The benefits: improved accuracy because each subtask gets focused attention, clearer outputs because simpler subtasks mean clearer instructions, and easier debugging because you can pinpoint and fix specific steps without redoing everything.
Their legal contract analysis example shows the difference. A single prompt asking Claude to review a SaaS contract and draft an email missed critical details - the email lacked proposed changes and the analysis was superficial. Breaking it into three prompts (analyse risks, draft email based on analysis, review email for tone and professionalism) produced comprehensive risk analysis with impact assessment, a detailed email with specific proposed changes for each issue, and professional review ensuring the right balance of assertiveness and collaboration.
The documentation recommends using XML tags to pass outputs between prompts, ensuring each subtask has a single clear objective, and refining based on performance. For tasks with independent subtasks, run prompts in parallel for speed.
Advanced users can create self-correction chains where Claude reviews its own work. Their medical research summary example shows a three-prompt chain: summarise the paper, review the summary for accuracy and completeness, then improve the summary based on feedback. This approach catches errors and refines outputs for high-stakes tasks.
Extended thinking for difficult problems
Anthropic's extended thinking feature allows Claude to work through complex problems step-by-step before responding.

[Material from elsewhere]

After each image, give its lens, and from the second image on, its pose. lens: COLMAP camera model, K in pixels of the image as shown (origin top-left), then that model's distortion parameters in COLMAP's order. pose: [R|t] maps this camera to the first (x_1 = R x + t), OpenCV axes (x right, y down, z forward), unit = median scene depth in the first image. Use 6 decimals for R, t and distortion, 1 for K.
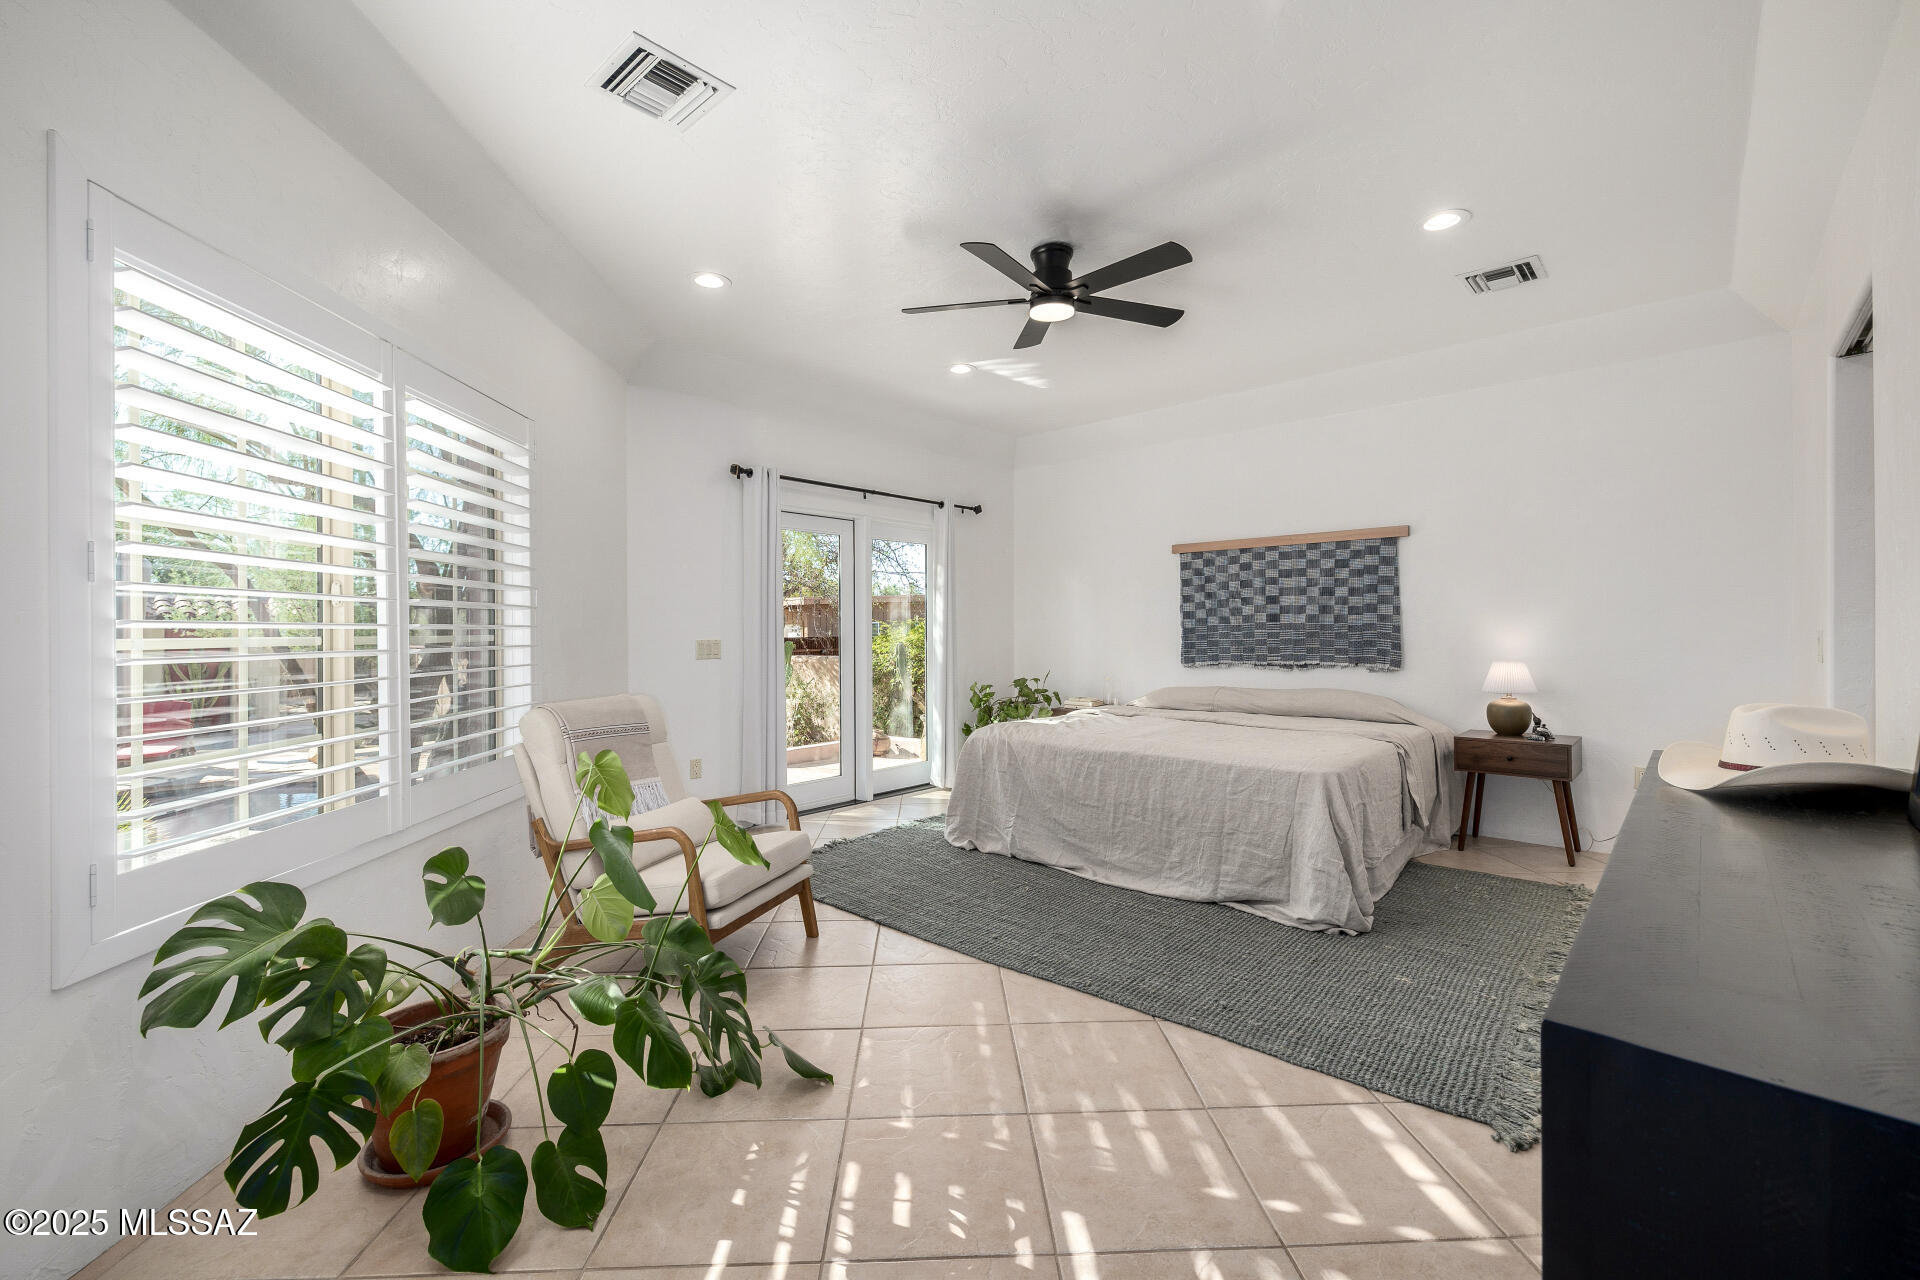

The documentation recommends starting with general instructions rather than step-by-step prescriptive guidance - Claude's creativity in approaching problems often exceeds human ability to prescribe the optimal process.
Instead of detailed steps, try: "Please think about this problem thoroughly and in great detail. Consider multiple approaches and show your complete reasoning. Try different methods if your first approach doesn't work."
Extended thinking works well with multishot prompting. You can include examples using XML tags like <thinking> to show canonical patterns, though the documentation notes Claude may perform better with free rein to think as it deems best.
The documentation recommends starting with a small thinking budget (minimum 1024 tokens) and increasing as needed. For workloads requiring more than 32K tokens of thinking, use batch processing to avoid networking issues and timeouts.
Supporting tools
Anthropic provides several tools to support prompt engineering. The prompt generator helps solve the "blank page problem" by creating initial templates following best practices. The prompt improver takes existing templates and enhances them through automated analysis, adding detailed chain-of-thought instructions and standardized formatting.
Both tools work with prompt templates and variables - separating fixed content (static instructions that remain constant) from variable content (dynamic elements like user inputs or retrieved data). This separation supports consistency, efficiency, testability, scalability, and version control.
The Console's evaluation tool allows you to test, scale, and track versions of your prompts by keeping the variable and fixed portions separate. This makes it easier to identify what's working and what needs refinement.
Practical implementation
The documentation emphasizes that not every task requires every technique. For simple factual queries, just answer directly - no tools needed. For constraint optimisation problems or tasks requiring structured thinking frameworks, extended thinking with detailed instructions produces better results. For research synthesis or document analysis, prompt chaining prevents Claude from dropping steps.
The guidance throughout focuses on empirical testing. Start with clear success criteria, build tests, try techniques in order from most broadly effective to most specialised, and measure results. Prompt engineering works best as an iterative process grounded in actual performance data rather than assumptions about what should work.